Home from Oaxaca, I drop my bags in my San Francisco flat and suddenly everything seems urgent—sorting the mail, straightening the house, finding a man, having a kid.
For four years I’ve tabled the issue of settling down by having an affair with a romantic Frenchman who was available only for jaunts to Italian islands, British art museums, or Moroccan medinas, not for buying groceries or paying the gas bill. At the time, that suited me fine: he brought me back to myself after a painful divorce, made me feel desired again, and helped me experience the simple pleasures of the sunset, the sea, grilled calamari, reading on a hammock with someone, a midnight swim. He took care of me when we were together, and even apart, he let me know that someone on the other side of the world was always thinking of me. But now he, of all people, has settled down, leaving me—at forty—with only my independence for company, along with more wrinkles and severely decreased chances of fertility.
I suppose I knew all along that having a part-time international lover was a temporary solution. You can’t go on buying plane tickets forever, treating your life at home as if it’s
dead time between vacations, always living in anticipation of being with somebody somewhere else. At a certain point you want to wake up with your head on your own pillow and have that somebody be snoozing right next to you.
That’s what I always assumed would happen, anyway, and it catches me by surprise to be alone at this age. In my twenties and thirties I figured I would find someone as full of wanderlust as I am, and we’d intersperse our forays into foreign cultures with intimate nights at home, making risotto and pulling out a special bottle of Italian wine on a regular Tuesday.

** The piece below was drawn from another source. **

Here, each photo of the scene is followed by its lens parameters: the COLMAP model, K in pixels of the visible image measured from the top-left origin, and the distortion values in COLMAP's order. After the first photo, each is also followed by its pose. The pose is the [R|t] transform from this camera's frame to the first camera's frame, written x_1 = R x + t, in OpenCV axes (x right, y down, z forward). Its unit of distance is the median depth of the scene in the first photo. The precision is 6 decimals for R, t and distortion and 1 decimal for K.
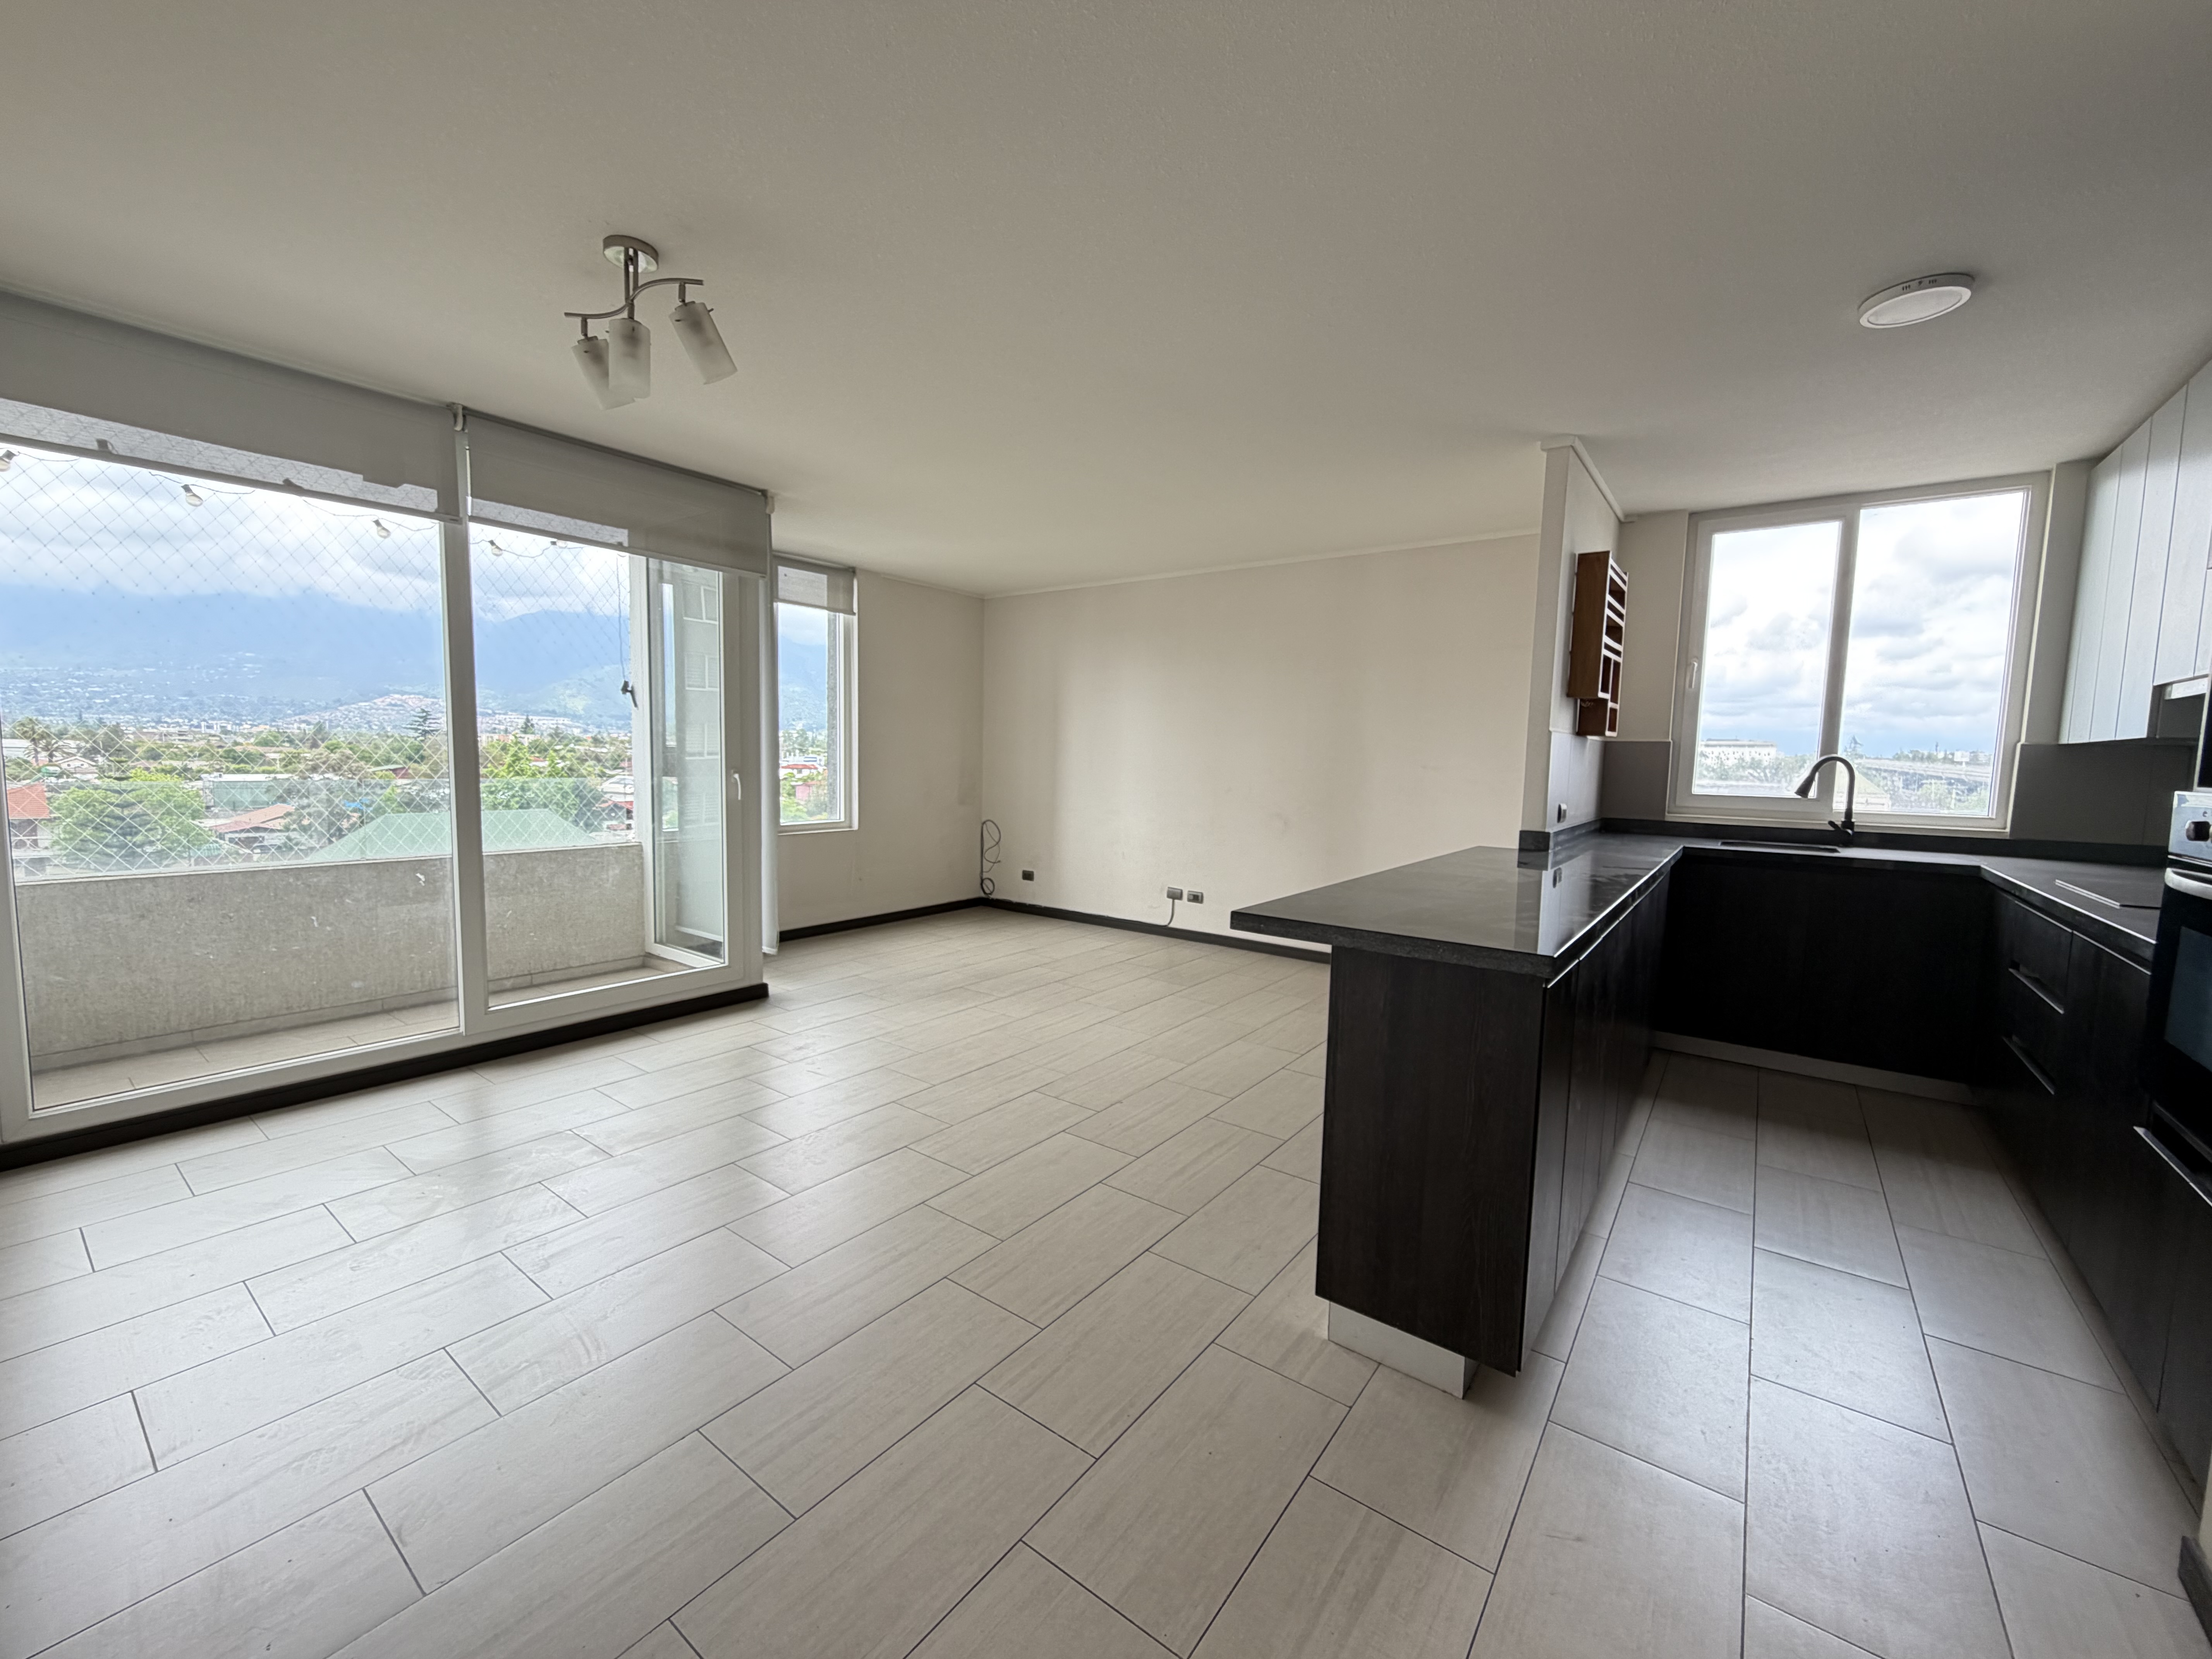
lens RADIAL K [[881.8, 0, 1106.0], [0, 881.8, 829.5], [0, 0, 1]] dist [-0.002290, 0.000489]
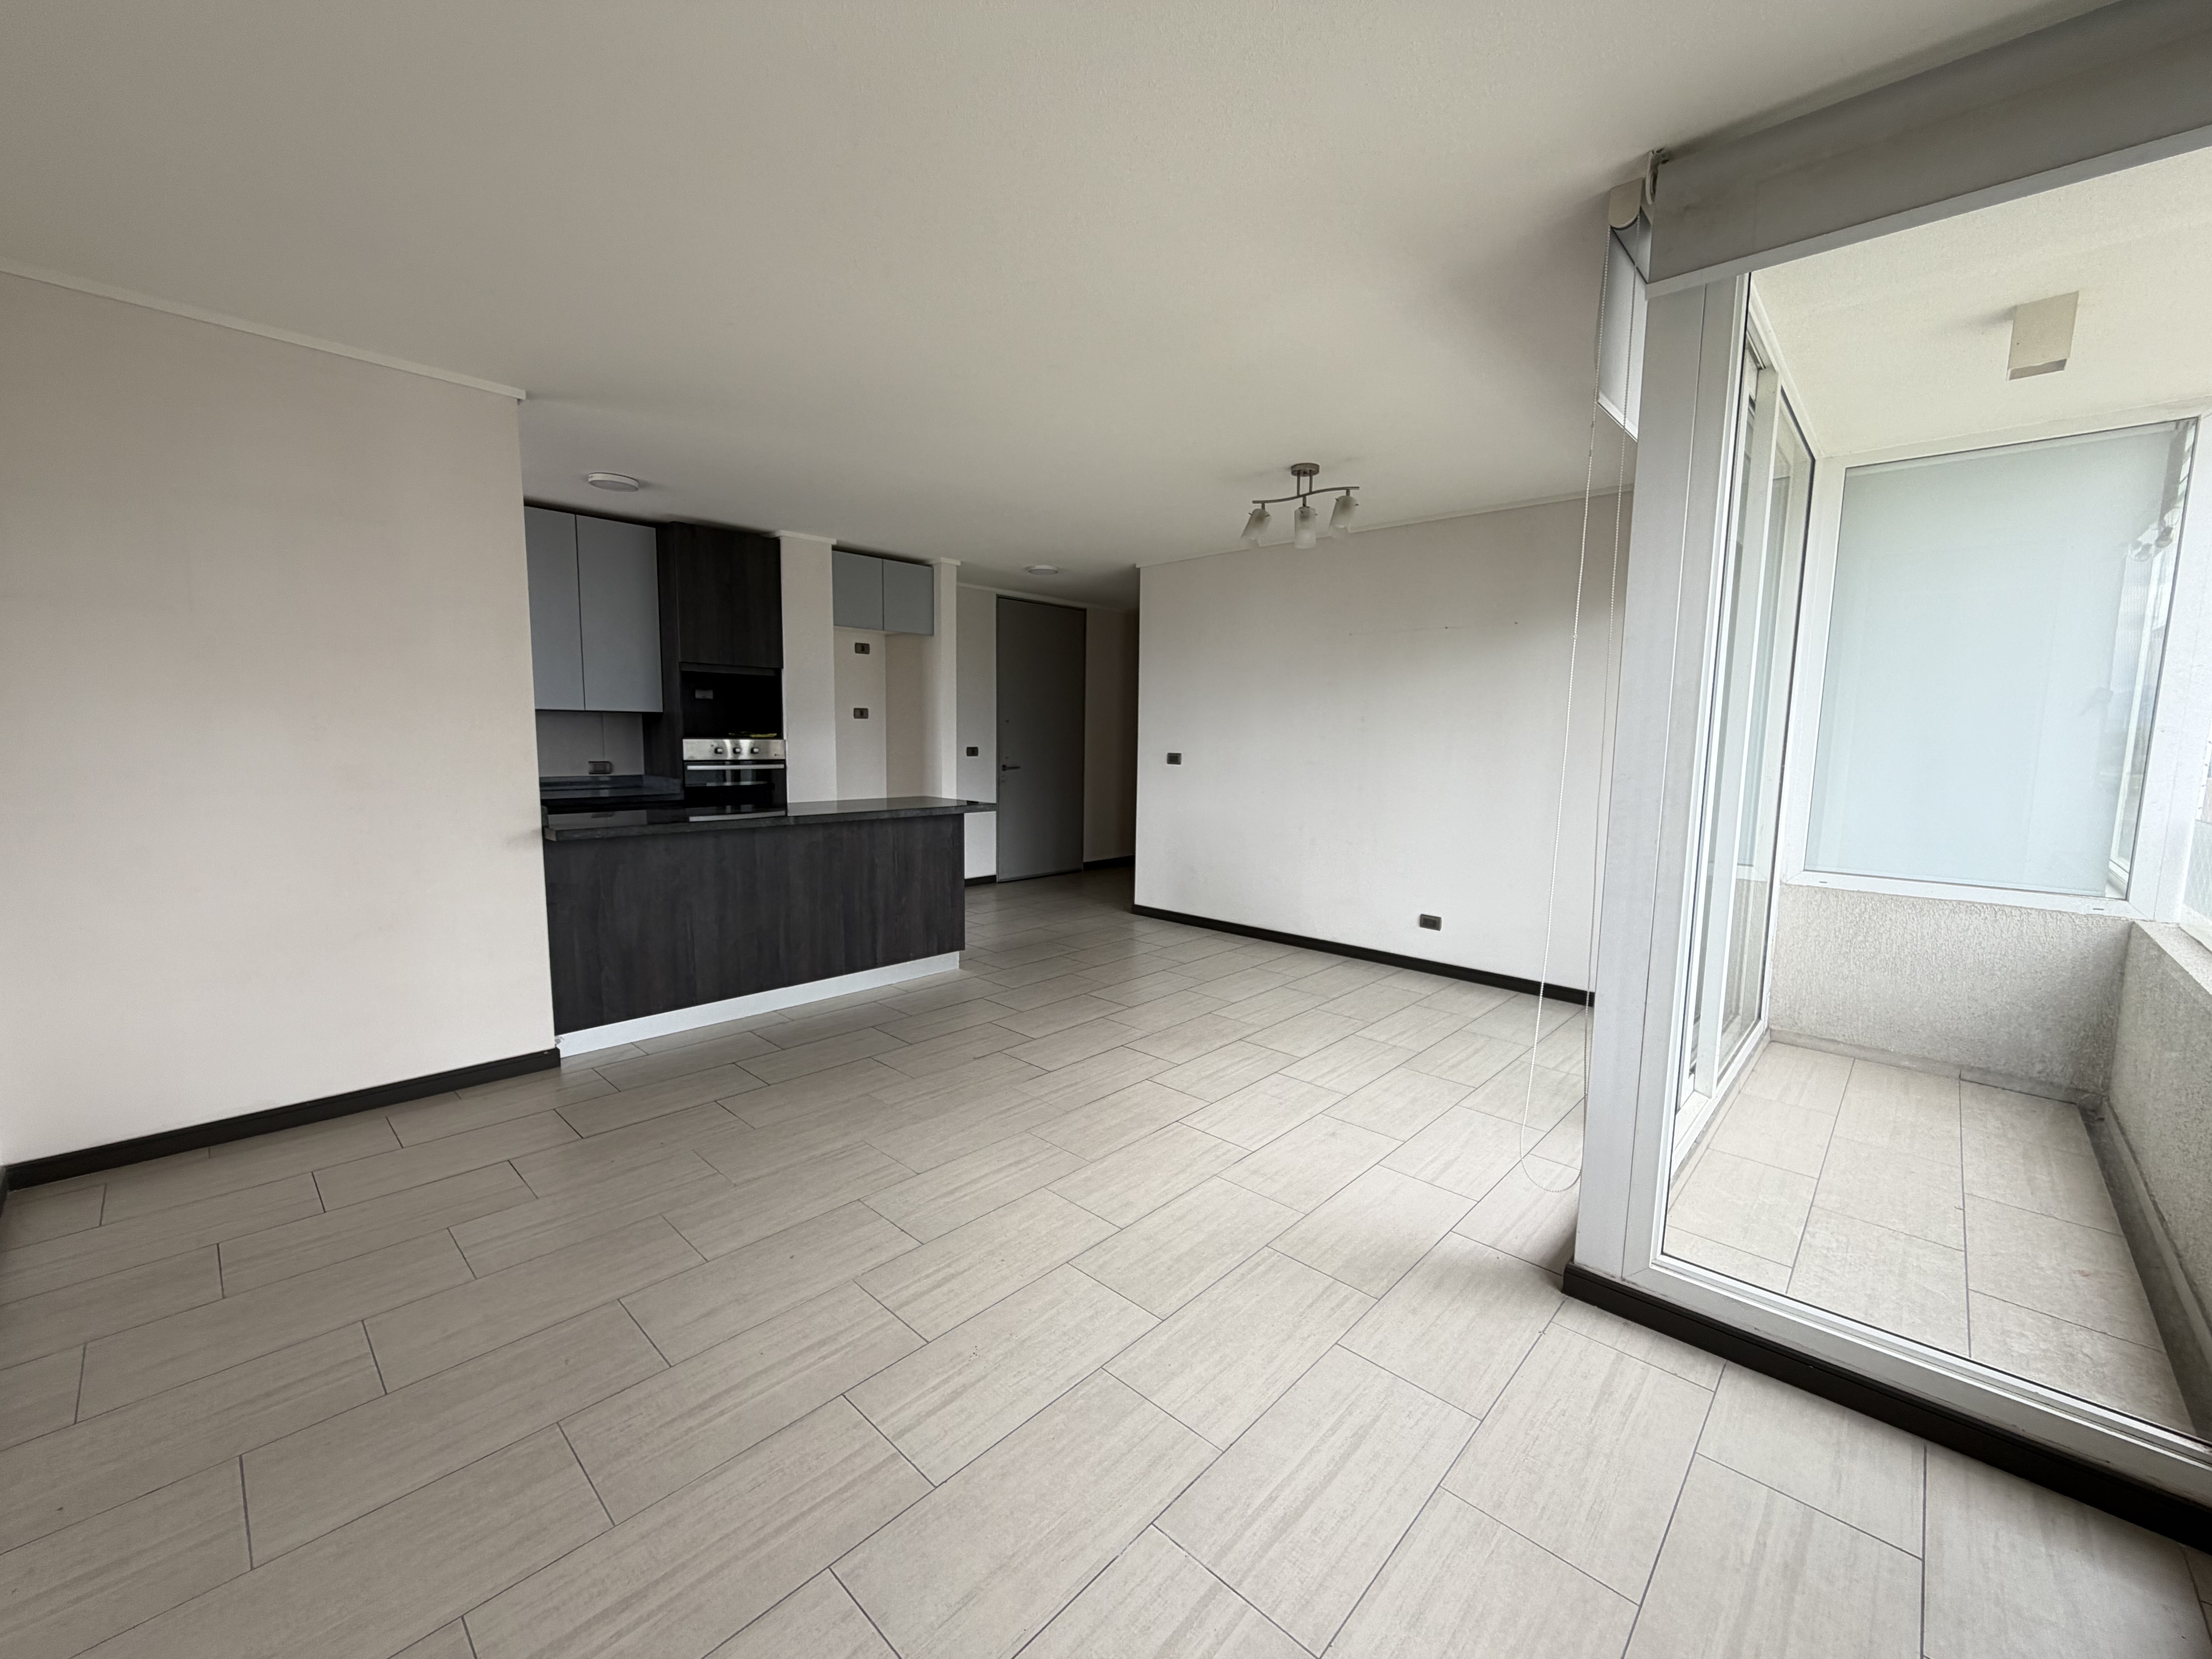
lens RADIAL K [[873.8, 0, 1106.0], [0, 873.8, 829.5], [0, 0, 1]] dist [-0.026000, 0.000054]
pose [[-0.992901, -0.046198, 0.109609, -0.210357], [-0.024380, 0.980971, 0.192619, -0.152260], [-0.116422, 0.188579, -0.975133, 1.666002]]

Turning the corner of my twenties, I met a fellow journalist whose Italian grandparents made their own wine and who let me know from the start that tofu is no substitute for gnocchi. Our four-year relationship seemed to promise that it would always be possible to mix adventure and comfy domesticity. We were similar physical types—sturdy, energetic dirty blonds who love to eat just a smidge more than we love to exercise—and both game to take off for a train trip through Italy, to mountain bike in the red rock canyons of Utah, or hike in the high Colorado wilderness. We were just as happy to stay home, spending an evening rolling out homemade linguine, inviting friends over, or lounging around drinking beer and watching basketball. I might have been more interested in the hiking than the hoops, but it evened out.
That relationship ended during that odd phase women have in their early thirties when they think they have no time left but all the time in the world: I wanted to get married and have a child right away, yet, when Leo was more than ambivalent—my frustration pushed him further away—I also thought I still had plenty of years to run into someone even more exciting to settle down with. I believed that the balance of exotic travel and cozy home life I found living with Leo would always be easy to find. And though there’s little I regret about our relationship or breakup—we had a wonderful four years, parted amicably for good reasons, and always wish each other well—I only now appreciate that whatever else we had together, that balance was rare.